◆ ACTIVIDADES:
A: Edita, por favor, el fragmento del texto sobre el Asesino de Golden State que empieza con las palabras "Una prueba novedosa" y termina con "historia criminal estadounidense.". Reescríbelo cambiando "California" por "Sacramento".
B: Según el texto sobre el Asesino de Golden State, ¿en qué lugares trabajó DeAngelo como oficial de policía?

===== BLOQUE DE TEXTO

Una prueba novedosa permitió identificar a un asesino que durante más de una década sembró el terror en California.
Joseph James DeAngelo, conocido bajo alias de «el Asesino de Golden State» o «el Violador del Área Este», mantuvo a California bajo un estado de sitio psicológico entre 1974, cuando comenzó a delinquir, y 1986, cuando mató a su última víctima. Su historial delictivo es devastador: 12 asesinatos, más de 50 violaciones y 120 robos residenciales. Su capacidad para evadir la justicia durante décadas convirtió su caso en uno de los enigmas más oscuros de la historia criminal estadounidense.
Nacido en 1945, DeAngelo creció en un entorno de inestabilidad familiar. Tras servir en la Marina en Vietnam y estudiar Justicia Criminal, irónicamente ejerció como oficial de policía en Exeter y Auburn durante los años 70. Bajo la apariencia de un ciudadano funcional, ocultaba un pasado de crueldad animal y una conducta sociopática que se manifestó en una metodología de ataque escalofriante. Su modus operandi incluía atar a las víctimas, humillar a los hombres y ejercer una violencia extrema antes de cometer asesinatos, dejando cicatrices imborrables en comunidades como Sacramento, Ventura y Dana Point.
La brutalidad de DeAngelo no discriminaba edades; sus víctimas tenían entre 12 y 41 años. Desde el asesinato de los recién casados Brian y Katie Maggiore en 1978 hasta el brutal crimen de la joven Janelle Cruz en 1986, el asesino sembró una paranoia colectiva que obligó a los ciudadanos a armarse y vivir en constante vigilancia. La mención constante del nombre «Bonnie» durante sus ataques y su conocimiento de tácticas policiales fueron piezas de un rompecabezas que la tecnología de la época no lograba armar.

==========
===== MATERIAL PROPORCIONADO

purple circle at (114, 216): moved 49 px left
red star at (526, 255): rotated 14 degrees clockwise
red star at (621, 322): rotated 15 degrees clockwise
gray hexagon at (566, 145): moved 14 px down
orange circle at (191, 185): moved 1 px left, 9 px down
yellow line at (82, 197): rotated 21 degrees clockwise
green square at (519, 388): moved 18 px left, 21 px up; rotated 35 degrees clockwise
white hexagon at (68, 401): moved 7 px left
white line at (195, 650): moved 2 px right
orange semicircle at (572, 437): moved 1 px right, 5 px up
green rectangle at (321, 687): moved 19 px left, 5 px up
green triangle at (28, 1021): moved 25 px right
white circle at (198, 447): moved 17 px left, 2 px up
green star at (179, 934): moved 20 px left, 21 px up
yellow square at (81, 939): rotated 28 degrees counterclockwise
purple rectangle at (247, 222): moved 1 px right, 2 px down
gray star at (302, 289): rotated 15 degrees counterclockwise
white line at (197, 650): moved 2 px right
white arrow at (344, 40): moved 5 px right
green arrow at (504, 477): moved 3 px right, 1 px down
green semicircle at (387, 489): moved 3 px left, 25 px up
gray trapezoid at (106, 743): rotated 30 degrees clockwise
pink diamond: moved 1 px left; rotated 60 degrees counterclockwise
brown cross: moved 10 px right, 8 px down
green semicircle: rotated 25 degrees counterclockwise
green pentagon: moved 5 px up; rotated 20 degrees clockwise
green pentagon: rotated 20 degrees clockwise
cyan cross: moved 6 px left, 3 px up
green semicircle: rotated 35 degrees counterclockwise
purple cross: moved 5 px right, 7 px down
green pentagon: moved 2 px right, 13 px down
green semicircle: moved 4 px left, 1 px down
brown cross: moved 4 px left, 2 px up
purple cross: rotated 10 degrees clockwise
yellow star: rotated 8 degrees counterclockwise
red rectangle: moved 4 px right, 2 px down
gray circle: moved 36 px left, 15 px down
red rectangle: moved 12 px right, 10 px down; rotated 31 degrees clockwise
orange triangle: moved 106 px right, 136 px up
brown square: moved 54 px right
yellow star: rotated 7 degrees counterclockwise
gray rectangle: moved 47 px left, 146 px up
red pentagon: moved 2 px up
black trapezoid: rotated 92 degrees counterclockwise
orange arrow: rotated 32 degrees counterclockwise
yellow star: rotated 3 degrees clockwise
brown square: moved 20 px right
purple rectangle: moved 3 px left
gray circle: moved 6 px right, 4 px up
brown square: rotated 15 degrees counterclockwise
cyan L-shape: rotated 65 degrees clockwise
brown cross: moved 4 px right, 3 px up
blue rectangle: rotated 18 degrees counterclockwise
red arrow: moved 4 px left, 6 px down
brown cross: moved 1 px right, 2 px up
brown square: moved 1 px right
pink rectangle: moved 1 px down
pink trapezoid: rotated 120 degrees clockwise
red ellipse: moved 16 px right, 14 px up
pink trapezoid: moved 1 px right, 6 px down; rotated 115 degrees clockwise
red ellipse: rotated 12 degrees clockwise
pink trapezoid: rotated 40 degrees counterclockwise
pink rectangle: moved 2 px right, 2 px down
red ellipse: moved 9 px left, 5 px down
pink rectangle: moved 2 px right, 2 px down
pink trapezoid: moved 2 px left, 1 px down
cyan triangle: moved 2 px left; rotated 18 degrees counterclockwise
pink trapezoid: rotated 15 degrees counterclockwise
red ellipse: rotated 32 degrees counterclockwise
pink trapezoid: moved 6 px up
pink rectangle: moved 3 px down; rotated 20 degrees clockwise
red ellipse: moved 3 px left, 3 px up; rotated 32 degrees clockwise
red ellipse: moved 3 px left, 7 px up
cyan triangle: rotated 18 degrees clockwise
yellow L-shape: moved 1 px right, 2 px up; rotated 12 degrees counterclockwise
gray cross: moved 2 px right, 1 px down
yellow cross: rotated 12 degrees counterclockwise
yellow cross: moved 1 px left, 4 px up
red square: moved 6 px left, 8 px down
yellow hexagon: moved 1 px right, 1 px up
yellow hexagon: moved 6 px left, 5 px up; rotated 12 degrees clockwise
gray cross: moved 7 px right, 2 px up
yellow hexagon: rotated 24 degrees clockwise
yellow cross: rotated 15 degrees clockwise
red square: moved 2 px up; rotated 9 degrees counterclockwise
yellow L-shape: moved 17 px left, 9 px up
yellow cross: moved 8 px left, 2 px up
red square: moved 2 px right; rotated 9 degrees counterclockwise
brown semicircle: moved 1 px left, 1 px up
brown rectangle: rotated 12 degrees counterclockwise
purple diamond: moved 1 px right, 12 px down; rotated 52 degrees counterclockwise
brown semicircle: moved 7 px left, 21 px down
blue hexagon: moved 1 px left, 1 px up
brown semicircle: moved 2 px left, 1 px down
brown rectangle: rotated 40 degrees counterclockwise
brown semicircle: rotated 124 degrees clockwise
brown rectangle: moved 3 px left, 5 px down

==========

◆ RESPUESTAS DEL EJERCICIO:
A:
Una prueba novedosa permitió identificar a un asesino que durante más de una década sembró el terror en Sacramento.
Joseph James DeAngelo, conocido bajo alias de «el Asesino de Golden State» o «el Violador del Área Este», mantuvo a Sacramento bajo un estado de sitio psicológico entre 1974, cuando comenzó a delinquir, y 1986, cuando mató a su última víctima. Su historial delictivo es devastador: 12 asesinatos, más de 50 violaciones y 120 robos residenciales. Su capacidad para evadir la justicia durante décadas convirtió su caso en uno de los enigmas más oscuros de la historia criminal estadounidense.

B: En Exeter y Auburn.